* EXERCISE INSTRUCTIONS
1. In the hiking account, list the places the writer names as areas they could not reach for three months after the January floods.
2. From the hiking account, extract the passage between "Speaking of the" and "of spring beauties.", inclusive.

Since access to the Chimneys trail is currently blocked by reconstruction of the bridge over Walker Camp Prong that was damaged by the January floods, we scouted the hike starting from Indian Gap and climbing back up to the gap at the end.
Speaking of the January floods, this was the first time since then that I’d been past the section of US 441 that washed out. For three months I was unable to reach my favorite parts of the Smokies—the areas around Newfound Gap, Mt. LeConte, and the Greenbrier. However, the experience of driving over the reconstructed section didn’t turn out quite as exciting as I’d hoped. I crossed the short stretch of new pavement in a flash, with hardly a chance to admire the major drainage work above and below the grade.
James and I descended the Road Prong trail amidst swathes of spring beauties.
We dropped down from the trail a little above the Tomahawk Prong junction to make sure we didn’t miss it. A small log jam there made it easy to spot once we were down in the stream.
Since Tomahawk Prong is a shallow stream hemmed in by rhodo, the way you get up it is to wade. We kept our boots on to travel the half-mile to the falls—it is too far to wear Crocs or similar footgear.
James, an avid fisherman who spends many hours wading streams, was fast and agile going up the watercourse—and he managed to spot a few brookies along the way. I was slower, slipping and sliding on the mossy rocks. After a half hour we reached the waterfall I had seen pictured as Tomahawk Falls. It was wide, but not very high.
But we’d glimpsed another waterfall just past it, taller and narrower. So we went up to that point.

* LISTED RECORDS
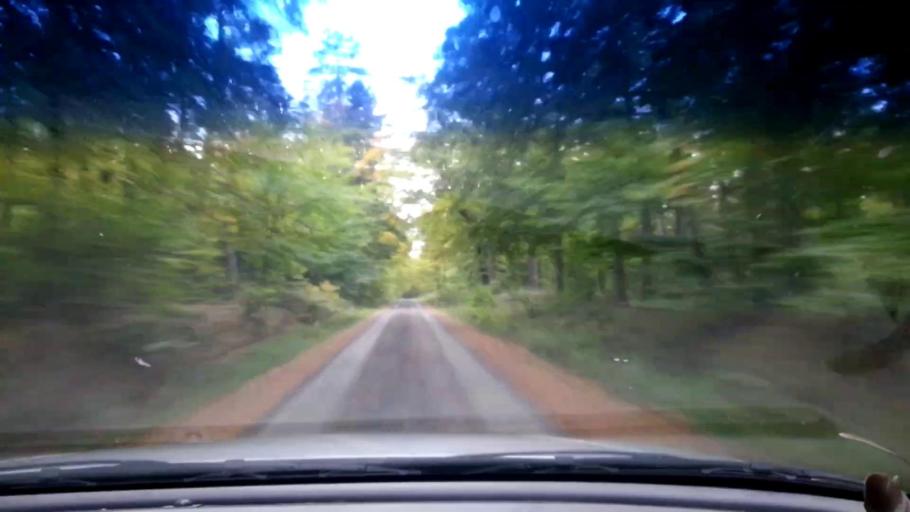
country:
* * *
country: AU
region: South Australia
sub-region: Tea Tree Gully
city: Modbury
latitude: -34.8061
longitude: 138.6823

* RESPONSES TO THE EXERCISE
1.
Newfound Gap
Mt. LeConte
the Greenbrier

2.
Speaking of the January floods, this was the first time since then that I’d been past the section of US 441 that washed out. For three months I was unable to reach my favorite parts of the Smokies—the areas around Newfound Gap, Mt. LeConte, and the Greenbrier. However, the experience of driving over the reconstructed section didn’t turn out quite as exciting as I’d hoped. I crossed the short stretch of new pavement in a flash, with hardly a chance to admire the major drainage work above and below the grade.
James and I descended the Road Prong trail amidst swathes of spring beauties.